Over There a while back, Jon Rowe posted about his experience selling his car to a tow driver {followup} {followup} {followup}. The basic order of events was:

  1. In Pennsylvania, Rowe’s car broke down and he sold it to the towing company for a nominal sum.
  2. The towing company did not properly transfer ownership of the car to them. They instead put some New Jersey plates on it and left it for sale on the side of a road in the Garden State.
  3. New Jersey authorities considered the car abandoned. They tracked down the title to Rowe through Pennsylvania. They contacted Rowe about paying a fine.
  4. Rowe talked to the authorities in New Jersey, explained the situation, offered the bill of sale, and was told that was the end of it.
  5. Months later, is contacted by the New Jersey courts with a summons to appear and the threat of arrest for a failure to do so.

Through this, Rowe railed against the immutable bureaucracy. While he was able to navigate the system, this is exactly the sort of penny-ante thing that snowballs and lands people who aren’t lawyers in jail.

The response was, overwhelmingly, “Screw you, Jon.” Well, that’s not quite right. The criticisms fell into three categories:

  • Rowe is the villain here who got what he deserved. Rowe sold his car to someone he shouldn’t have and any and all negative consequences of doing so belong to him because he didn’t do due diligence.
  • Rowe is the villain here who got what he deserved. There were rules and he didn’t follow them. At first it was the assumption that Rowe himself was supposed to transfer the title and didn’t. That turned out not to be quite true, so then it was a fixation on the license plate. Rowe was supposed to turn it in and didn’t. There is reason to believe that the course of events would not have changed even if he had turned in license plate – because he would have been turning it in to the same people who failed to transfer the title – but that didn’t matter because Rowe had Failed The Bureaucracy and because he sold to the wrong person.
  • There is literally no way that this could have turned out differently than it did, given the previous two items. No way at all. There were repeated demands that Rowe outline precisely how it could have gone differently and saying that he couldn’t because this is how it had to happen. Even the part where New Jersey had told him not to worry about it, Rowe was talking to the wrong person and therefore was to blame and the bureaucracy cannot be expected to deal with that. You cannot possibly expect the bureaucracy to be able to accommodate user error.

All of which actually made Rowe’s points, and other points, more forcefully than Rowe did. Truth be told, I thought that some of Rowe’s criticisms of the bureaucracy were off-base. he criticized Pennsylvania for not cancelling the title of his car, but in all honesty I think that such cavalier canceling of title would do more harm than good. I think the system did work, as well as can be expected, right up until he was told by New Jersey officials that it had been taken care of and it had not been taken care of. I can even give them a pass for the whole “Respond or go to jail” thing because I do think that particular stick is probably necessary.

======

Request 1 - In the post about Rowe's car sale, what did the towing company put on the car before leaving it for sale by the road?
Request 2 - Using the numbered sequence in the car-sale post, list each action the New Jersey authorities took in step 3.
Request 3 - Render this sentence from the car-sale post in French: "Through this, Rowe railed against the immutable bureaucracy."
Rely only on the post about Rowe's car sale.

Saved entries -
======

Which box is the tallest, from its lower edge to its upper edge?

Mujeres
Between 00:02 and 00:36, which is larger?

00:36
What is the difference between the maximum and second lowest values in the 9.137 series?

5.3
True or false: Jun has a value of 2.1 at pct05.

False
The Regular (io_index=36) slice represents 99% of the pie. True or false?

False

======

Exercise result 1 - New Jersey plates.

Exercise result 2 -
- Considered the car abandoned
- Tracked down the title to Rowe through Pennsylvania
- Contacted Rowe about paying a fine

Exercise result 3 - À travers tout cela, Rowe a pesté contre l'immuable bureaucratie.